## WORK REQUIRED
Write out, word for word, every line from the one where "PROGRAMA DE BECAS FUNDACION AFIM" occurs to the final line of the entries, and nothing beyond them.

## PROVIDED RECORDS

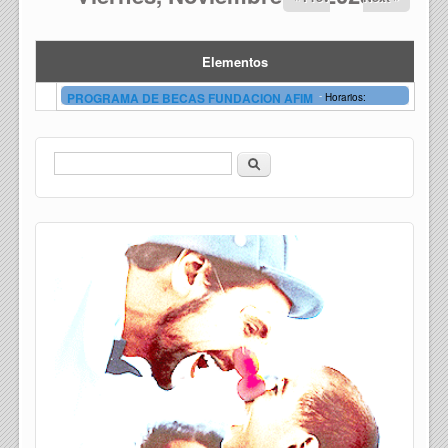
Elementos
-
PROGRAMA DE BECAS FUNDACION AFIM
Horarios:
Buscar
Formulario de búsqueda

## YOUR RESPONSE
PROGRAMA DE BECAS FUNDACION AFIM
Horarios:
Buscar
Formulario de búsqueda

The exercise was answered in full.